Er is veel behoefte aan, want ze kunnen vaak echt niet tussentijds van boord om even iets te kopen en zitten soms maanden achter elkaar op zee. Het is zoals in Mattheüs: kleden wie naakt was, enzovoorts. Jezus zegt dan: ‘zolang je het aan een van mijn broeders hebt gedaan, heb je het aan mij gedaan’. Dat passen we letterlijk toe, we geven niet alleen een bijbel. Soms nemen we ook knuffels mee voor hun kinderen thuis, want die moeten ze ook al die maanden missen.
Jezus aan boord
Er staat een heel gebedsteam achter ons, ik app hen altijd op de ochtend dat we weer naar een schip gaan. Door gebed weten we dat er soms behoefte is aan iets specifieks, of nemen we dus zo’n knuffel mee en bidden dat we iemand mogen ontmoeten voor wie die bestemd is. En dat gebeurt dan ook.
‘Als ik aan boord van zo’n schip kom, dan ruik ik weer hetzelfde als toen ik een klein jongetje was en in de haven van IJmuiden de vissersschepen zag.’
We maken zoveel bijzondere dingen mee, dit werk bemoedigt en sterkt ons ook in geloof. Ik denk dat we al zo’n 1200 schepen hebben bezocht. We zijn slechts een keer of twee, drie afgewezen. Eigenlijk zijn we altijd welkom en is de bemanning blij dat we er zijn. Dat vind ik wel bijzonder. ‘Wie u ontvangt, ontvangt Mij; en wie Mij ontvangt, ontvangt Hem die Mij gezonden heeft’, staat er in Mattheüs. Dus eigenlijk laat zo’n kapitein niet alleen ons aan boord, maar laat hij Jezus aan boord.
Leuk als je jong bent
In de haven van IJmuiden kennen ze ons al, daar noemen ze ons ‘de weldoeners’. Als ik aan boord van zo’n schip kom, dan ruik ik weer hetzelfde als toen ik een klein jongetje was en in de haven van IJmuiden de vissersschepen zag. Ik leef dan helemaal op! Mijn vrouw moet me dan bijna van boord trekken, haha.
We hebben samen 22 jaar een zeilboot gehad. Op zich zijn we wel van het Spartaanse, maar dit is vooral leuk als je jong bent.

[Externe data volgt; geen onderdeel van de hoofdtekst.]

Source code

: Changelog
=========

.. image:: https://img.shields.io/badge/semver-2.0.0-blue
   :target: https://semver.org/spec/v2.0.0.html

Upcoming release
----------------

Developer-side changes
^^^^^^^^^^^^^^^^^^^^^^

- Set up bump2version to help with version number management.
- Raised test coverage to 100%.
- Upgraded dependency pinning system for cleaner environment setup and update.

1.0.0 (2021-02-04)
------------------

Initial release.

Het werd allemaal ook te bewerkelijk. Uiteindelijk hebben we de boot met veel pijn in ons hart verkocht.
‘Er komt een moment dat het niet meer gaat. We vertrouwen op God dat er dan iets nieuws komt, we willen dienstbaar blijven.’
Ook op andere vlakken doen we een stapje terug. We hebben ons jaren met hart en ziel ingezet voor de kerk, nu doen we dat rustiger aan. Sinds anderhalf jaar gaan we naar de Levend Evangelie Gemeente in Aalsmeer, een vrij grote gemeente. Je leest veel over leeglopende kerken, maar wereldwijd groeit de kerk. Onder andere in Azië, daar groeit het geloof tegen de verdrukking in. Bij de Chinezen die we ontmoeten, is er bijvoorbeeld echt honger naar het Woord van God. We geven bijbels en als we later nog op het schip terugkomen om nog iets af te geven, zitten ze allemaal te lezen!
Souplesse
Om dit werk te doen, heb je wel wat souplesse nodig. Je moet veel steile trappen op om aan boord te komen. Dat lukt Anneke fysiek niet meer. Zij zit dan in de auto op de kade en ik neem mensen van boord mee om te helpen sjouwen. Dan bidden we met elkaar bij de auto, dus dan is ze er wel bij. Ik ben nog wel soepel en kan de trappen nog op met een rugzak vol bijbels. Maar er komt een moment dat het niet meer gaat. We vertrouwen op God dat er dan iets nieuws komt, we willen dienstbaar blijven.’